It is pretty difficult for a Catholic bishop to achieve obscurity, but our Auxiliary Bishop Leo J. Steck is unknown to most Utah Catholics. I suggest there are two reasons for that obscurity: He died before he could become the Ordinary, and he only served as Auxiliary for two years, from 1948 to 1950. Let me introduce him to you a little more fully.
With the exception of his brief sojourn in Utah, Bishop Steck was a lifelong resident of St. Louis, Mo. Born on Aug. 30, 1898, Leo was the youngest of three sons of George and Mathilda Steck. While not yet out of his teens, Leo suffered two family deaths: his father, who died of pneumonia; and his brother Raymond, who succumbed to a ruptured appendix. His oldest brother Al, a brass finisher, became the family breadwinner.

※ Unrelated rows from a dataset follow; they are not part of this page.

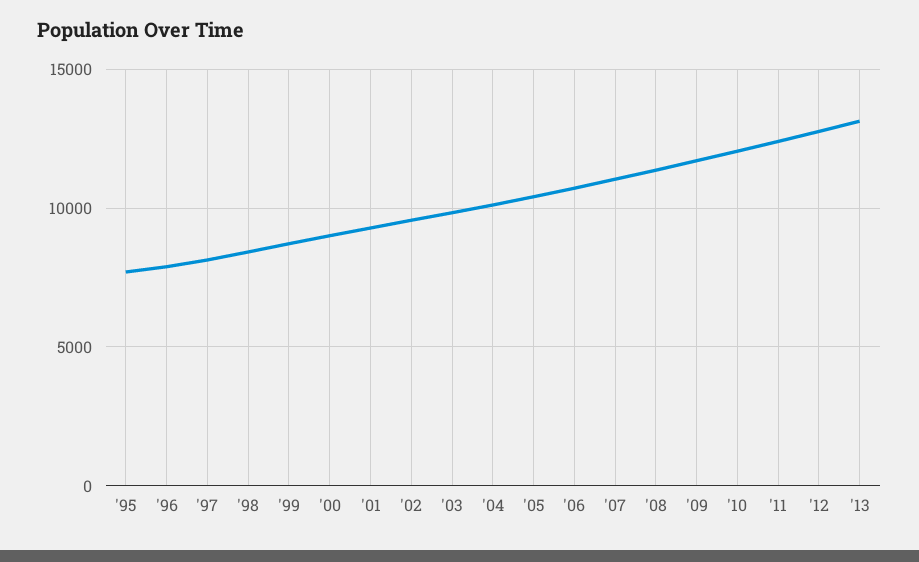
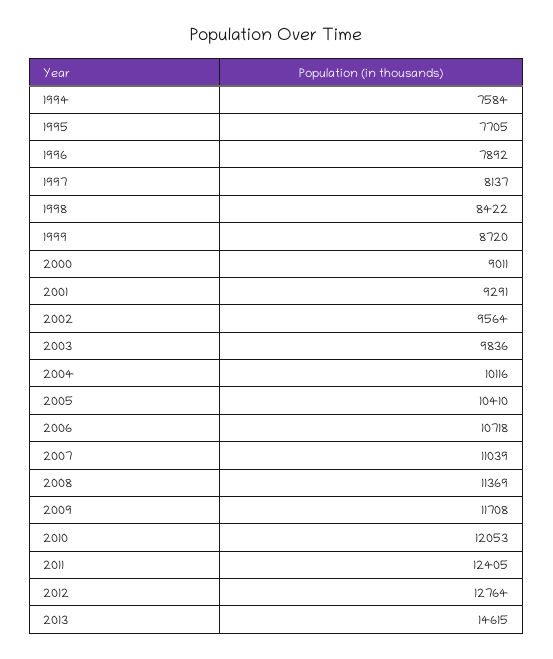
  {
    "'95": 7705,
    "'96": 7892,
    "'97": 8137,
    "'98": 8422,
    "'99": 8720,
    "'00": 9011,
    "'01": 9291,
    "'02": 9564,
    "'03": 9836,
    "'04": 10116,
    "'05": 10410,
    "'06": 10718,
    "'07": 11039,
    "'08": 11369,
    "'09": 11708,
    "'10": 12053,
    "'11": 12405,
    "'12": 12764,
-   "'13": 13000
+   "'13": 14615,
+   "1994": 7584
  }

The Stecks lived in a German-American neighborhood where instruction in the schools was given in German in the morning and English in the afternoon. Leo seemed to be destined for the priesthood from an early age: After graduating from the eighth grade in St. Augustine parish school, he enrolled in seminary and was ordained on June 8, 1924. His early assignments included a convent chaplaincy, teaching at the Cathedral Latin School, and overseeing support services for rural parishes. He was pastor of St. Gabriel Parish in St. Louis when he was named Auxiliary Bishop of Salt Lake City. Bishop Duane G. Hunt of Salt Lake City had suffered from deteriorating eyesight for years, and it was thought that he would retire as soon as he could turn the diocese over to Bishop Steck.

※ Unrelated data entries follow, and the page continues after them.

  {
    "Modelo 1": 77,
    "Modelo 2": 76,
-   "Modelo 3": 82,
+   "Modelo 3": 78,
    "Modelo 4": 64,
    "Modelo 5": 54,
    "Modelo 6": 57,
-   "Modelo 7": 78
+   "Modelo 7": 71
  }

The new bishop hit the ground running in Salt Lake City. He seemed ideally suited to the far-flung diocese because of his experience dealing with rural parishes in Missouri. He made plans to visit the rural Utah parishes and made plans to raise funds throughout the rest of the country to support them. As part of that effort, he drew up an ill-fated leaflet called “A Foreign Mission Close to Home,” which he could pass out to potential donors in the eastern states, explaining the needs of the diocese. Unfortunately, it featured a map of the United States that showed Utah in black, which some Mormons, into whose hands the leaflet fell, misinterpreted as indicating that Utah was lost in sin and in need of conversion. It took Bishop Hunt some effort, in meeting with Mormon leaders, to explain that that was not Bishop Steck’s intention.

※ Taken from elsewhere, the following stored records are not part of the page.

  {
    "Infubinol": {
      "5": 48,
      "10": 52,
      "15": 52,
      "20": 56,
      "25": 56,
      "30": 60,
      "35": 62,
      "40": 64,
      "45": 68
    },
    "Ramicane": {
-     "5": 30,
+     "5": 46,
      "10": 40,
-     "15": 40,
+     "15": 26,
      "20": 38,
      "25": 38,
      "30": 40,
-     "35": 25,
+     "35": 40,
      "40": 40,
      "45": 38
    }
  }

Despite that unforeseen glitch, the fundraising trip got off to a very promising start. A carefully kept account book in the Steck papers indicates that he was raising thousands of dollars, almost all in amounts of less than $5 or $10.
But the trip came to a tragic end. The bishop’s health had been precarious since he had contracted tuberculosis in seminary, and the rigors of travel and fundraising led to a stroke once he had reached his hometown of St. Louis. He died on June 19, 1950, barely two years after his episcopal consecration.
From all indications, had he lived to succeed Bishop Hunt he would have been an energetic, loving and compassionate bishop. His nephew Jim, an insurance broker in St. Louis from whom our diocesan archives received most of our Steck materials, remembers that when Uncle Leo would visit, his trouser pockets would always be full of loose change, which would spill out onto the couch when he sat down and which then became free pickings for the kids. A bishop with both a great vision for the diocese and the common touch as well; we could have done much worse.
Gary Topping is the Diocese of Salt Lake City archivist.